Problem to solve:
Could you transcribe all of the data exactly and skip any pictures?

[Data excerpts]

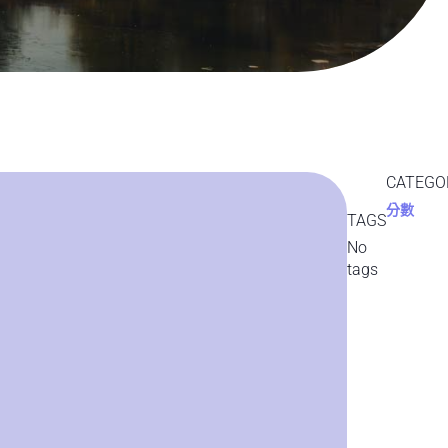
CATEGO
分數
TAGS
No
tags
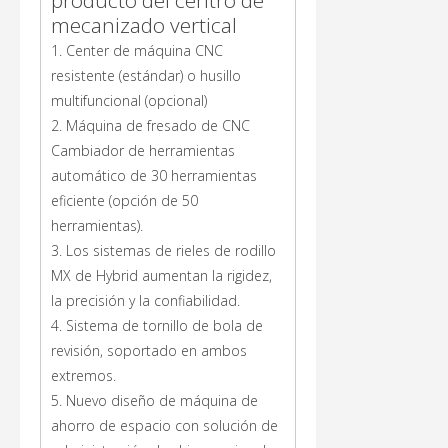
producto del centro de
mecanizado vertical
1. Center de máquina CNC
resistente (estándar) o husillo
multifuncional (opcional)
2. Máquina de fresado de CNC
Cambiador de herramientas
automático de 30 herramientas
eficiente (opción de 50
herramientas).
3. Los sistemas de rieles de rodillo
MX de Hybrid aumentan la rigidez,
la precisión y la confiabilidad.
4. Sistema de tornillo de bola de
revisión, soportado en ambos
extremos.
5. Nuevo diseño de máquina de
ahorro de espacio con solución de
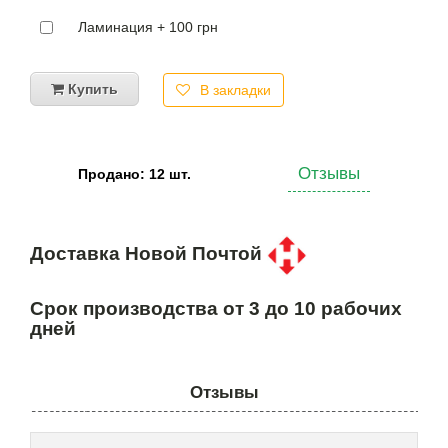
Ламинация + 100 грн
Купить
В закладки
Отзывы
Продано: 12 шт.
Доставка Новой Почтой
Срок производства от 3 до 10 рабочих
дней
Отзывы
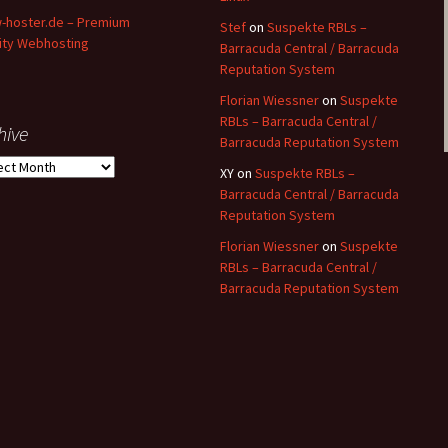
hoster.de – Premium
Stef
on
Suspekte RBLs –
ity Webhosting
Barracuda Central / Barracuda
Reputation System
Florian Wiessner
on
Suspekte
RBLs – Barracuda Central /
hive
Barracuda Reputation System
ive
XY
on
Suspekte RBLs –
Barracuda Central / Barracuda
Reputation System
Florian Wiessner
on
Suspekte
RBLs – Barracuda Central /
Barracuda Reputation System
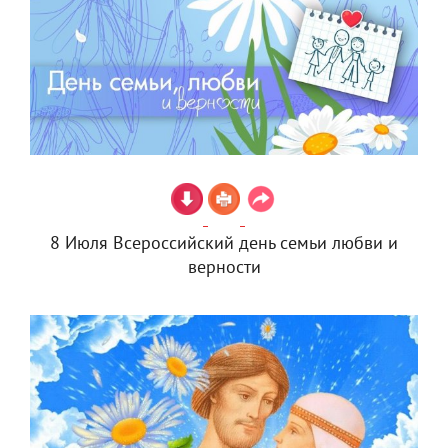
8 Июля Всероссийский день семьи любви и
верности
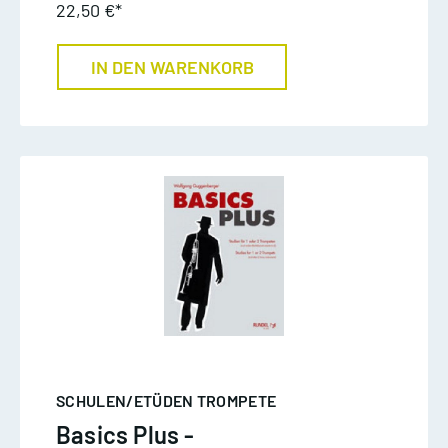
22,50 €*
IN DEN WARENKORB
SCHULEN/ETÜDEN TROMPETE
Basics Plus -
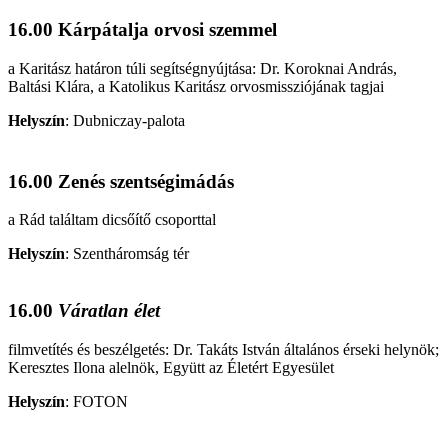
16.00 Kárpátalja orvosi szemmel
a Karitász határon túli segítségnyújtása: Dr. Koroknai András,
Baltási Klára, a Katolikus Karitász orvosmissziójának tagjai
Helyszín
:
Dubniczay-palota
16.00 Zenés szentségimádás
a Rád találtam dicsőítő csoporttal
Helyszín
:
Szentháromság tér
16.00
Váratlan élet
filmvetítés és beszélgetés: Dr. Takáts István általános érseki helynök;
Keresztes Ilona alelnök, Együtt az Életért Egyesület
Helyszín
:
FOTON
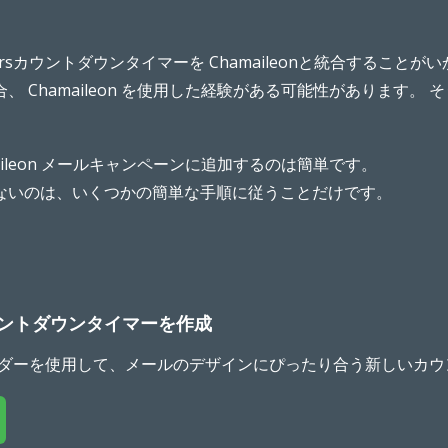
mersカウントダウンタイマーを Chamaileonと統合するこ
、 Chamaileon を使用した経験がある可能性があります。
aileon メールキャンペーンに追加するのは簡単です。
ないのは、いくつかの簡単な手順に従うことだけです。
ントダウンタイマーを作成
マービルダーを使用して、メールのデザインにぴったり合う新しい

[/Data excerpts]

Solution:
CATEGO
分數
TAGS
No
tags
producto del centro de
mecanizado vertical
1. Center de máquina CNC
resistente (estándar) o husillo
multifuncional (opcional)
2. Máquina de fresado de CNC
Cambiador de herramientas
automático de 30 herramientas
eficiente (opción de 50
herramientas).
3. Los sistemas de rieles de rodillo
MX de Hybrid aumentan la rigidez,
la precisión y la confiabilidad.
4. Sistema de tornillo de bola de
revisión, soportado en ambos
extremos.
5. Nuevo diseño de máquina de
ahorro de espacio con solución de
Ламинация + 100 грн
Купить
В закладки
Отзывы
Продано: 12 шт.
Доставка Новой Почтой
Срок производства от 3 до 10 рабочих
дней
Отзывы
hoster.de – Premium
Stef
on
Suspekte RBLs –
ity Webhosting
Barracuda Central / Barracuda
Reputation System
Florian Wiessner
on
Suspekte
RBLs – Barracuda Central /
hive
Barracuda Reputation System
ive
XY
on
Suspekte RBLs –
Barracuda Central / Barracuda
Reputation System
Florian Wiessner
on
Suspekte
RBLs – Barracuda Central /
Barracuda Reputation System
8 Июля Всероссийский день семьи любви и
верности
22,50 €*
IN DEN WARENKORB
SCHULEN/ETÜDEN TROMPETE
Basics Plus -
16.00 Kárpátalja orvosi szemmel
a Karitász határon túli segítségnyújtása: Dr. Koroknai András,
Baltási Klára, a Katolikus Karitász orvosmissziójának tagjai
Helyszín
:
Dubniczay-palota
16.00 Zenés szentségimádás
a Rád találtam dicsőítő csoporttal
Helyszín
:
Szentháromság tér
16.00
Váratlan élet
filmvetítés és beszélgetés: Dr. Takáts István általános érseki helynök;
Keresztes Ilona alelnök, Együtt az Életért Egyesület
Helyszín
:
FOTON
mersカウントダウンタイマーを Chamaileonと統合するこ
、 Chamaileon を使用した経験がある可能性があります。
aileon メールキャンペーンに追加するのは簡単です。
ないのは、いくつかの簡単な手順に従うことだけです。
ントダウンタイマーを作成
マービルダーを使用して、メールのデザインにぴったり合う新しい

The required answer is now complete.